Потом нам поднесли по второму стаканчику вина, потом по третьему и под конец усадили за стол — «не побрезгуйте нашим обедом», — а паренек все продолжал свой тусклый рассказ, свой похожий на бред, бессвязный и тусклый рассказ о разгроме «Табу», да и сам этот разгром был не какой-нибудь там блестящей операцией, а чем-то бессвязным и тусклым, полицейской облавой, что ли, или, вернее, прочесыванием леса, откуда каждую ночь партизаны совершали налеты на окрестные дороги и деревни. Я сам однажды, а может, и два раза — впрочем, не помню, кажется, я путаю с другим маки, да нет, пожалуй, вряд ли, — принимал участие в одном из таких ночных рейдов «Табу» на машине, которая шла впереди, — и надо сказать, по ночам и деревни и дороги были в наших руках.
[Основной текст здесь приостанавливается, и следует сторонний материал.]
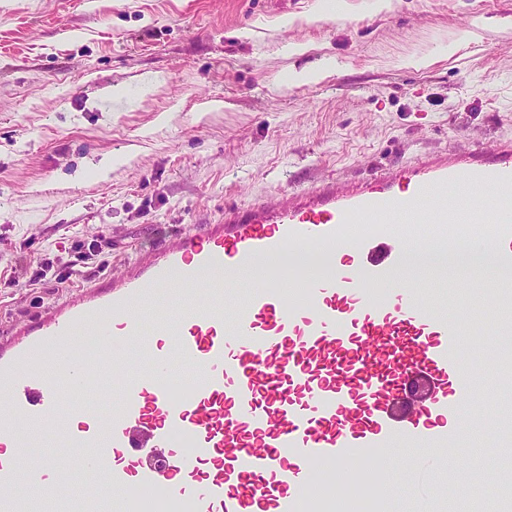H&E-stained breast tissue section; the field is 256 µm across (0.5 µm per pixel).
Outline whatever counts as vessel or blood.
<instances>
[{
    "label": "vessel or blood",
    "mask_w": 512,
    "mask_h": 512,
    "mask_svg": "<svg viewBox=\"0 0 512 512\" xmlns=\"http://www.w3.org/2000/svg\"><path fill=\"white\" fill-rule=\"evenodd\" d=\"M493 200L460 207L461 186ZM401 232H391V225ZM484 225L473 247L512 281V146L436 154L367 183L321 181L178 232L140 251L114 278L47 307L0 336V512H46L45 481L63 464L33 455L30 427L55 419L65 395L81 397L65 447L86 449L91 478L65 512H332L366 485L369 512H392L410 494L400 474L420 475L427 512H443L429 481L450 456L447 423L474 396L462 369L472 350L448 319L457 297L443 278L432 292L399 285L409 253H445L461 230ZM245 302L226 289L242 268ZM98 338L93 356L70 352L77 327ZM487 368L512 366V317ZM138 346L149 369L118 390L109 366L130 367ZM192 365L170 375L172 359ZM486 512H512V478L497 481Z\"/></svg>",
    "instance_id": "b4317fda"
}]
</instances>
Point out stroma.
<instances>
[{
  "label": "stroma",
  "mask_w": 512,
  "mask_h": 512,
  "mask_svg": "<svg viewBox=\"0 0 512 512\" xmlns=\"http://www.w3.org/2000/svg\"><path fill=\"white\" fill-rule=\"evenodd\" d=\"M320 2L0 0V336L225 207L512 141V0H393L381 13L348 0L347 18L304 22ZM421 55L432 64L409 65ZM302 68L322 75L289 83ZM156 73L164 84L144 90ZM102 237L108 266L57 284ZM475 287L455 276L450 315L466 335L483 324L491 354L495 317L462 314ZM473 384L492 399L464 407L466 453L432 473L446 512H482L512 473V444L480 422L512 416V372Z\"/></svg>",
  "instance_id": "1"
}]
</instances>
Но не об этом сейчас речь, а о том, что Ганс остался прикрывать отступление.
— Этот длинный парень в очках, одним словом, ваш друг, — сказал сын хозяина фермы, — его Филиппом звали, что ли, под конец он залег с ручным пулеметом…
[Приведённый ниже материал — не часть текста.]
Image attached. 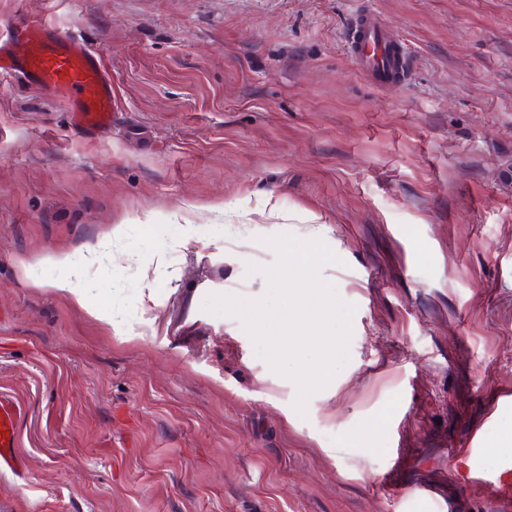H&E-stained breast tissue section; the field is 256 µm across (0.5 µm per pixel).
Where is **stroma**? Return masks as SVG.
Wrapping results in <instances>:
<instances>
[{
    "label": "stroma",
    "instance_id": "35a3bbf8",
    "mask_svg": "<svg viewBox=\"0 0 512 512\" xmlns=\"http://www.w3.org/2000/svg\"><path fill=\"white\" fill-rule=\"evenodd\" d=\"M365 9L404 84L351 61ZM24 14L100 48L115 104L91 139L0 82V396L28 460L0 512H512L448 476L452 448L512 465V0H0V34ZM271 202L321 217L355 307L302 413L204 308L265 296L267 238L306 237ZM98 245L81 306L47 257ZM397 461L405 495L377 493Z\"/></svg>",
    "mask_w": 512,
    "mask_h": 512
}]
</instances>
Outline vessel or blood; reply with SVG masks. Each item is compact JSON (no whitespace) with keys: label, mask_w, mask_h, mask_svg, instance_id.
I'll return each mask as SVG.
<instances>
[{"label":"vessel or blood","mask_w":512,"mask_h":512,"mask_svg":"<svg viewBox=\"0 0 512 512\" xmlns=\"http://www.w3.org/2000/svg\"><path fill=\"white\" fill-rule=\"evenodd\" d=\"M347 46L353 64L372 84L385 88L406 81L407 56L378 14L367 10L357 15ZM8 78L34 85L62 104L83 135L101 136L112 125V75L101 53L47 17L27 18L0 36V80ZM20 413L17 404L0 398V470L18 477L28 469L14 437ZM469 454L466 448L451 449L454 478L488 497L512 493L500 474L465 469Z\"/></svg>","instance_id":"b4317fda"}]
</instances>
Хозяйка фермы подкладывает нам на тарелки, а сама не садится. Опираясь руками на спинку стула, она не сводит глаз с сына, и во взгляде ее апрельский дождь пополам с солнцем, лучезарная игра капели, весенний ливень, готовый пролиться на склоненное над тарелкой лицо ее сына, а тот задумчиво воскрешает обрывки воспоминаний о разгроме, из которого он вышел цел и невредим, — о господи, ее сын цел и невредим, он рядом с ней, живой и здоровый, когда молчаливый, а когда озорной, и покрикивает: «Я голоден, мама, хочу пить, мама, дай-ка напиться, мама!»